20.Mme DUBÓN VILLEDA (Honduras) dit que la Cour suprême a approuvé la désignation (à partir de janvier 2007) de tribunaux et de juges spécialisés pour traiter les cas de violence familiale.

21.M. JIMÉNEZ PUERTO (Honduras) dit que les enquêtes criminelles menées par les médecins légistes à la suite des morts violentes de femmes permettraient de réduire la violence à l’égard des femmes car elles conduiraient à identifier et à poursuivre les auteurs. Des mesures visant à changer les attitudes profondément enracinées dans les pays latino-américains, comme le caractère machiste de l’homme, sont nécessaires pour prévenir la violence à l’égard des femmes. Des progrès considérables ont été réalisés depuis les années 1980, où un grand nombre d’Honduriens ont perdu la vie à cause de conflits politiques ou sociaux liés à la propriété foncière.

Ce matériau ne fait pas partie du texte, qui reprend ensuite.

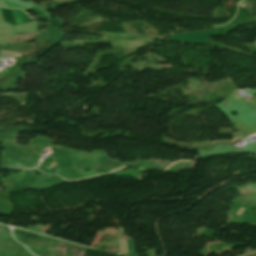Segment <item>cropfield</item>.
Instances as JSON below:
<instances>
[{
	"label": "crop field",
	"mask_w": 256,
	"mask_h": 256,
	"mask_svg": "<svg viewBox=\"0 0 256 256\" xmlns=\"http://www.w3.org/2000/svg\"><path fill=\"white\" fill-rule=\"evenodd\" d=\"M0 4L6 5V6L10 7V8H20V9H22L23 11L26 10L25 8L20 7V6L14 4V3H12V2H10V1H8V0H2V1L0 2Z\"/></svg>",
	"instance_id": "34b2d1b8"
},
{
	"label": "crop field",
	"mask_w": 256,
	"mask_h": 256,
	"mask_svg": "<svg viewBox=\"0 0 256 256\" xmlns=\"http://www.w3.org/2000/svg\"><path fill=\"white\" fill-rule=\"evenodd\" d=\"M1 10H2V14H3L6 22H8L12 25H15V24L19 25V24L24 23L17 9H10L12 16L14 18L15 24H14L13 18L11 16L10 10L6 9V8H1Z\"/></svg>",
	"instance_id": "8a807250"
},
{
	"label": "crop field",
	"mask_w": 256,
	"mask_h": 256,
	"mask_svg": "<svg viewBox=\"0 0 256 256\" xmlns=\"http://www.w3.org/2000/svg\"><path fill=\"white\" fill-rule=\"evenodd\" d=\"M239 5L246 10L256 11V0H244Z\"/></svg>",
	"instance_id": "ac0d7876"
}]
</instances>
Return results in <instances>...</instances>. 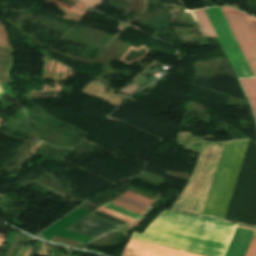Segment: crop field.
Segmentation results:
<instances>
[{
	"mask_svg": "<svg viewBox=\"0 0 256 256\" xmlns=\"http://www.w3.org/2000/svg\"><path fill=\"white\" fill-rule=\"evenodd\" d=\"M236 224L163 211L140 235L134 236L188 250L222 256ZM132 236L122 256H208Z\"/></svg>",
	"mask_w": 256,
	"mask_h": 256,
	"instance_id": "1",
	"label": "crop field"
},
{
	"mask_svg": "<svg viewBox=\"0 0 256 256\" xmlns=\"http://www.w3.org/2000/svg\"><path fill=\"white\" fill-rule=\"evenodd\" d=\"M248 141L244 139L224 143L202 215L224 218Z\"/></svg>",
	"mask_w": 256,
	"mask_h": 256,
	"instance_id": "2",
	"label": "crop field"
},
{
	"mask_svg": "<svg viewBox=\"0 0 256 256\" xmlns=\"http://www.w3.org/2000/svg\"><path fill=\"white\" fill-rule=\"evenodd\" d=\"M254 76L256 77V20L232 9L221 8Z\"/></svg>",
	"mask_w": 256,
	"mask_h": 256,
	"instance_id": "3",
	"label": "crop field"
},
{
	"mask_svg": "<svg viewBox=\"0 0 256 256\" xmlns=\"http://www.w3.org/2000/svg\"><path fill=\"white\" fill-rule=\"evenodd\" d=\"M206 12L219 36V40L221 41L238 77H253L220 9L214 7L206 9Z\"/></svg>",
	"mask_w": 256,
	"mask_h": 256,
	"instance_id": "4",
	"label": "crop field"
},
{
	"mask_svg": "<svg viewBox=\"0 0 256 256\" xmlns=\"http://www.w3.org/2000/svg\"><path fill=\"white\" fill-rule=\"evenodd\" d=\"M238 227H242V226H238ZM238 227H236L233 232V235L230 239V242L227 246L224 256H243L245 253V250L254 232L252 230H255V229L247 230L250 228L243 229L246 227H243V228H238ZM244 256H256V230L252 236V239L249 243V246Z\"/></svg>",
	"mask_w": 256,
	"mask_h": 256,
	"instance_id": "5",
	"label": "crop field"
},
{
	"mask_svg": "<svg viewBox=\"0 0 256 256\" xmlns=\"http://www.w3.org/2000/svg\"><path fill=\"white\" fill-rule=\"evenodd\" d=\"M93 214L98 215L107 220H110L119 225L125 224L122 221L114 219V218L107 216L105 214H102L98 211L94 212ZM112 228H114V227L88 216V217L84 218L83 220H81L79 223H77L75 226L69 228L68 230L95 237L97 235L102 234L103 232H105L107 230L112 229Z\"/></svg>",
	"mask_w": 256,
	"mask_h": 256,
	"instance_id": "6",
	"label": "crop field"
},
{
	"mask_svg": "<svg viewBox=\"0 0 256 256\" xmlns=\"http://www.w3.org/2000/svg\"><path fill=\"white\" fill-rule=\"evenodd\" d=\"M193 13L197 19L201 34L203 36L217 37L205 11L201 10V11H195Z\"/></svg>",
	"mask_w": 256,
	"mask_h": 256,
	"instance_id": "7",
	"label": "crop field"
},
{
	"mask_svg": "<svg viewBox=\"0 0 256 256\" xmlns=\"http://www.w3.org/2000/svg\"><path fill=\"white\" fill-rule=\"evenodd\" d=\"M256 116V79H240Z\"/></svg>",
	"mask_w": 256,
	"mask_h": 256,
	"instance_id": "8",
	"label": "crop field"
},
{
	"mask_svg": "<svg viewBox=\"0 0 256 256\" xmlns=\"http://www.w3.org/2000/svg\"><path fill=\"white\" fill-rule=\"evenodd\" d=\"M103 206H105V207H107V208H109V209H111V210H113V211H115V212H118V213H120V214H123V215H126V216H128V217L134 218V219H136V220H138L139 218H141V216H139V215H136V214H134V213H131V212L127 211V210H124V209L119 208V207H117V206L111 205V204H109V203H106V204H104Z\"/></svg>",
	"mask_w": 256,
	"mask_h": 256,
	"instance_id": "9",
	"label": "crop field"
},
{
	"mask_svg": "<svg viewBox=\"0 0 256 256\" xmlns=\"http://www.w3.org/2000/svg\"><path fill=\"white\" fill-rule=\"evenodd\" d=\"M109 203L114 204V205H117V206L122 207V208H124V209H127V210H129V211L135 212V213L140 214V215H142V216H144L145 213H146V212L143 211V210H140V209H138V208H135V207H133V206H130V205H128V204H126V203H123V202H121V201H118V200H116V199L110 201Z\"/></svg>",
	"mask_w": 256,
	"mask_h": 256,
	"instance_id": "10",
	"label": "crop field"
},
{
	"mask_svg": "<svg viewBox=\"0 0 256 256\" xmlns=\"http://www.w3.org/2000/svg\"><path fill=\"white\" fill-rule=\"evenodd\" d=\"M116 199L121 200V201H123V202H126V203H128V204H131V205H133V206H135V207H138V208H140V209H143V210H145V211H147L148 208H149V206L144 205V204H142V203H140V202H137V201H135V200H132V199H130V198H128V197H125V196H123V195L117 197Z\"/></svg>",
	"mask_w": 256,
	"mask_h": 256,
	"instance_id": "11",
	"label": "crop field"
},
{
	"mask_svg": "<svg viewBox=\"0 0 256 256\" xmlns=\"http://www.w3.org/2000/svg\"><path fill=\"white\" fill-rule=\"evenodd\" d=\"M97 210L102 211V212H104V213H107V214H109V215H112V216H114V217H117V218H119V219H122V220H124V221H127V222H129V223H132V222L136 221V220H134V219H131V218H128V217H126V216H123V215H120V214H118V213H115V212H113V211H111V210H109V209H107V208H105V207H103V206L97 208Z\"/></svg>",
	"mask_w": 256,
	"mask_h": 256,
	"instance_id": "12",
	"label": "crop field"
},
{
	"mask_svg": "<svg viewBox=\"0 0 256 256\" xmlns=\"http://www.w3.org/2000/svg\"><path fill=\"white\" fill-rule=\"evenodd\" d=\"M123 195L128 196V197H130V198H132V199H135V200H137V201H140V202H142V203H144V204H147V205H149V206H151V204H152V202H153V201L150 200V199L144 198V197H142V196H139V195H137V194L131 193V192H129V191L125 192Z\"/></svg>",
	"mask_w": 256,
	"mask_h": 256,
	"instance_id": "13",
	"label": "crop field"
},
{
	"mask_svg": "<svg viewBox=\"0 0 256 256\" xmlns=\"http://www.w3.org/2000/svg\"><path fill=\"white\" fill-rule=\"evenodd\" d=\"M0 43L1 44H9V35L8 33L4 30L3 26L0 23Z\"/></svg>",
	"mask_w": 256,
	"mask_h": 256,
	"instance_id": "14",
	"label": "crop field"
},
{
	"mask_svg": "<svg viewBox=\"0 0 256 256\" xmlns=\"http://www.w3.org/2000/svg\"><path fill=\"white\" fill-rule=\"evenodd\" d=\"M9 65L10 64L0 63V70L7 72L8 68H9Z\"/></svg>",
	"mask_w": 256,
	"mask_h": 256,
	"instance_id": "15",
	"label": "crop field"
},
{
	"mask_svg": "<svg viewBox=\"0 0 256 256\" xmlns=\"http://www.w3.org/2000/svg\"><path fill=\"white\" fill-rule=\"evenodd\" d=\"M0 80L8 82V76L7 73L0 72Z\"/></svg>",
	"mask_w": 256,
	"mask_h": 256,
	"instance_id": "16",
	"label": "crop field"
},
{
	"mask_svg": "<svg viewBox=\"0 0 256 256\" xmlns=\"http://www.w3.org/2000/svg\"><path fill=\"white\" fill-rule=\"evenodd\" d=\"M0 62H7V63H10V58L0 56Z\"/></svg>",
	"mask_w": 256,
	"mask_h": 256,
	"instance_id": "17",
	"label": "crop field"
},
{
	"mask_svg": "<svg viewBox=\"0 0 256 256\" xmlns=\"http://www.w3.org/2000/svg\"><path fill=\"white\" fill-rule=\"evenodd\" d=\"M0 55H2V56H8V57H10V52H8V51H3V50H0Z\"/></svg>",
	"mask_w": 256,
	"mask_h": 256,
	"instance_id": "18",
	"label": "crop field"
},
{
	"mask_svg": "<svg viewBox=\"0 0 256 256\" xmlns=\"http://www.w3.org/2000/svg\"><path fill=\"white\" fill-rule=\"evenodd\" d=\"M0 46L7 47V48H11V49H14V47H12V46H6V45H1V44H0Z\"/></svg>",
	"mask_w": 256,
	"mask_h": 256,
	"instance_id": "19",
	"label": "crop field"
},
{
	"mask_svg": "<svg viewBox=\"0 0 256 256\" xmlns=\"http://www.w3.org/2000/svg\"><path fill=\"white\" fill-rule=\"evenodd\" d=\"M3 240L0 239V246L2 245Z\"/></svg>",
	"mask_w": 256,
	"mask_h": 256,
	"instance_id": "20",
	"label": "crop field"
},
{
	"mask_svg": "<svg viewBox=\"0 0 256 256\" xmlns=\"http://www.w3.org/2000/svg\"><path fill=\"white\" fill-rule=\"evenodd\" d=\"M0 49L7 50V49H5V48H1V47H0ZM9 51H11V50H9Z\"/></svg>",
	"mask_w": 256,
	"mask_h": 256,
	"instance_id": "21",
	"label": "crop field"
},
{
	"mask_svg": "<svg viewBox=\"0 0 256 256\" xmlns=\"http://www.w3.org/2000/svg\"><path fill=\"white\" fill-rule=\"evenodd\" d=\"M0 238H2V239H3L4 237H3V236H0Z\"/></svg>",
	"mask_w": 256,
	"mask_h": 256,
	"instance_id": "22",
	"label": "crop field"
},
{
	"mask_svg": "<svg viewBox=\"0 0 256 256\" xmlns=\"http://www.w3.org/2000/svg\"><path fill=\"white\" fill-rule=\"evenodd\" d=\"M0 235H3V234H0ZM4 236V235H3Z\"/></svg>",
	"mask_w": 256,
	"mask_h": 256,
	"instance_id": "23",
	"label": "crop field"
},
{
	"mask_svg": "<svg viewBox=\"0 0 256 256\" xmlns=\"http://www.w3.org/2000/svg\"><path fill=\"white\" fill-rule=\"evenodd\" d=\"M0 122H1V120H0Z\"/></svg>",
	"mask_w": 256,
	"mask_h": 256,
	"instance_id": "24",
	"label": "crop field"
}]
</instances>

22.Il n’y a certainement aucune politique gouvernementale consistant à exécuter les personnes qui posent une menace sérieuse à la société. Le Gouvernement a abandonné sa politique de tolérance zéro concernant les bandes, qui n’est plus considérée comme une solution adaptée. Les mesures répressives sont insuffisantes; les causes profondes de la violence des bandes doivent être examinées pour empêcher que les jeunes qui y participent ne se tournent plus tard vers le crime organisé. Un projet créé à Tegucigalpa offre à 16 000 jeunes qui n’ont ni travaillé ni été scolarisés une éducation de base et une formation professionnelle pour les aider à se réinsérer dans la société; il est prévu de transposer ce projet dans d’autres régions du pays. Le Gouvernement a alloué plus de la moitié de son budget général à la santé et à l’éducation – un montant sans précédent qui démontre son attachement à améliorer la vie de tous les Honduriens. Il prend des mesures supplémentaires pour promouvoir la scolarisation, comme s’assurer que les frais scolaires ne sont pas imposés dans l’enseignement primaire et distribuer des repas gratuits aux écoliers et à leurs frères et sœurs.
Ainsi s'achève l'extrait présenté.